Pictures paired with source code
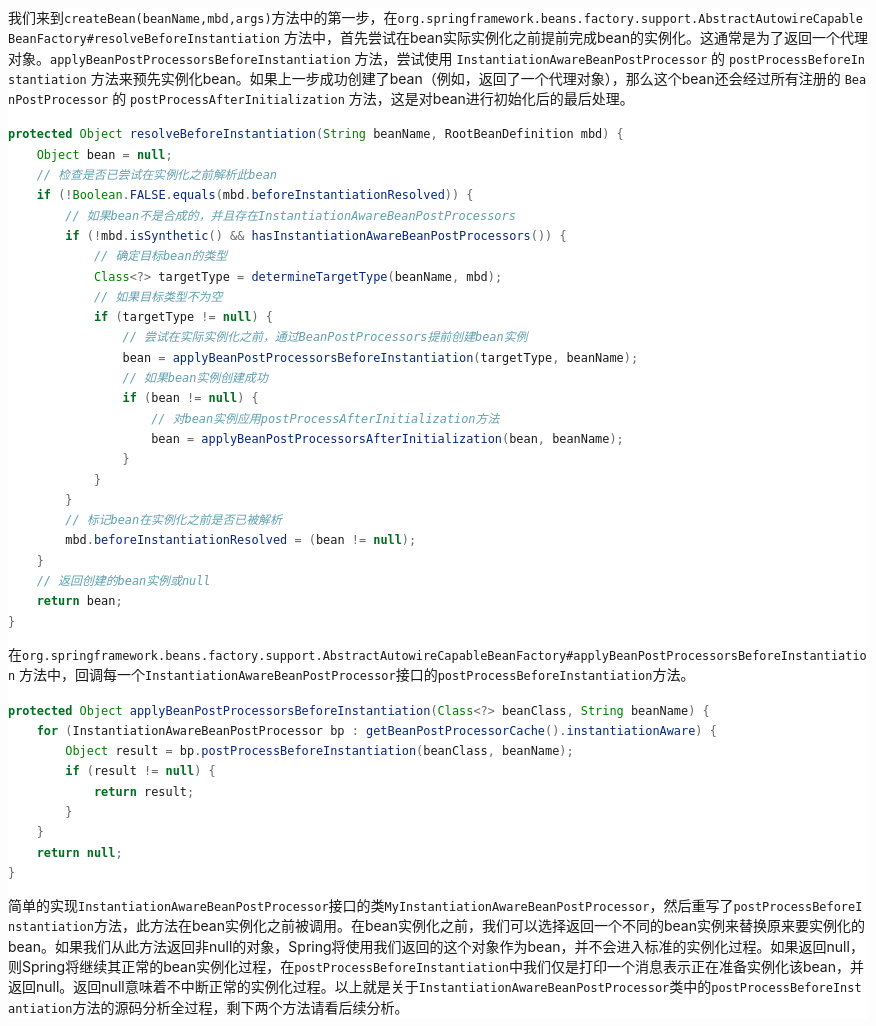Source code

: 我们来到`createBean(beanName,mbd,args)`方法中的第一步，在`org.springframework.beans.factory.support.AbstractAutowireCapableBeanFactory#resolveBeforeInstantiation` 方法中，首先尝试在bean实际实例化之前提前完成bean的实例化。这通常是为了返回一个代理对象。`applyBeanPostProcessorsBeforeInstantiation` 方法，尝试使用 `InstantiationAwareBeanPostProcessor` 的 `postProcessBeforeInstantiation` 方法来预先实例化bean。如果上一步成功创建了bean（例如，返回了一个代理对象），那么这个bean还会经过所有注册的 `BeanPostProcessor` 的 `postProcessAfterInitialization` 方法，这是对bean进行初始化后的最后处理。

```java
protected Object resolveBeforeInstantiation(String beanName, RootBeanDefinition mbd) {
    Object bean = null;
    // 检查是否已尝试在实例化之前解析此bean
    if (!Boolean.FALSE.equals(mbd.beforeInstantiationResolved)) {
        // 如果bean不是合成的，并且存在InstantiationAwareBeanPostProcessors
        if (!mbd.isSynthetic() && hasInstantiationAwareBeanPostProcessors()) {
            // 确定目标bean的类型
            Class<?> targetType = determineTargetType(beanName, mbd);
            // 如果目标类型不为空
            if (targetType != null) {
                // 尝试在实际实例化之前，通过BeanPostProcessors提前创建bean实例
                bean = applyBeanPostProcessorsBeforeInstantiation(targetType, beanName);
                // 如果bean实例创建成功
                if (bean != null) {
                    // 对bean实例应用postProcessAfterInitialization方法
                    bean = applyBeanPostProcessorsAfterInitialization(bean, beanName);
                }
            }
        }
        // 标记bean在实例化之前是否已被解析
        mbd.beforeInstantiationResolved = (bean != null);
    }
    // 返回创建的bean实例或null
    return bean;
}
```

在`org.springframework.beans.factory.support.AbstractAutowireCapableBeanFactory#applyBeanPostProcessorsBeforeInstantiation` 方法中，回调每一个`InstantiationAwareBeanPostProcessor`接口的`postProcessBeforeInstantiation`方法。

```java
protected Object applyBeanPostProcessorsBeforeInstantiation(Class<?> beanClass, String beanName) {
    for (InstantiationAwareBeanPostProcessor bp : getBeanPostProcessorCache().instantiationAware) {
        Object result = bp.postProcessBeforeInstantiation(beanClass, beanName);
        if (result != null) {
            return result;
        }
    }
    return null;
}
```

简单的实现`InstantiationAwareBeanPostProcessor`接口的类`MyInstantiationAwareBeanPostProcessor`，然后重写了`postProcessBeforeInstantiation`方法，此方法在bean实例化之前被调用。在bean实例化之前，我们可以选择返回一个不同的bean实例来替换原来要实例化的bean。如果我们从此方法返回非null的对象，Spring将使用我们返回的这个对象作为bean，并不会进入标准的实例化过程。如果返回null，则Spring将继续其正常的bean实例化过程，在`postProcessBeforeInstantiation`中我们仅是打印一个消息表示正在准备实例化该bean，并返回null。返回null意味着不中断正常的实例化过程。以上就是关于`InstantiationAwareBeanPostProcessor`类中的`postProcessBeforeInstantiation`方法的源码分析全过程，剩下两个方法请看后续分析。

§ **YOUR ASSIGNMENT**
Copy out the lines above with "support" in them.

§ **FINAL ANSWER**
: 我们来到`createBean(beanName,mbd,args)`方法中的第一步，在`org.springframework.beans.factory.support.AbstractAutowireCapableBeanFactory#resolveBeforeInstantiation` 方法中，首先尝试在bean实际实例化之前提前完成bean的实例化。这通常是为了返回一个代理对象。`applyBeanPostProcessorsBeforeInstantiation` 方法，尝试使用 `InstantiationAwareBeanPostProcessor` 的 `postProcessBeforeInstantiation` 方法来预先实例化bean。如果上一步成功创建了bean（例如，返回了一个代理对象），那么这个bean还会经过所有注册的 `BeanPostProcessor` 的 `postProcessAfterInitialization` 方法，这是对bean进行初始化后的最后处理。
在`org.springframework.beans.factory.support.AbstractAutowireCapableBeanFactory#applyBeanPostProcessorsBeforeInstantiation` 方法中，回调每一个`InstantiationAwareBeanPostProcessor`接口的`postProcessBeforeInstantiation`方法。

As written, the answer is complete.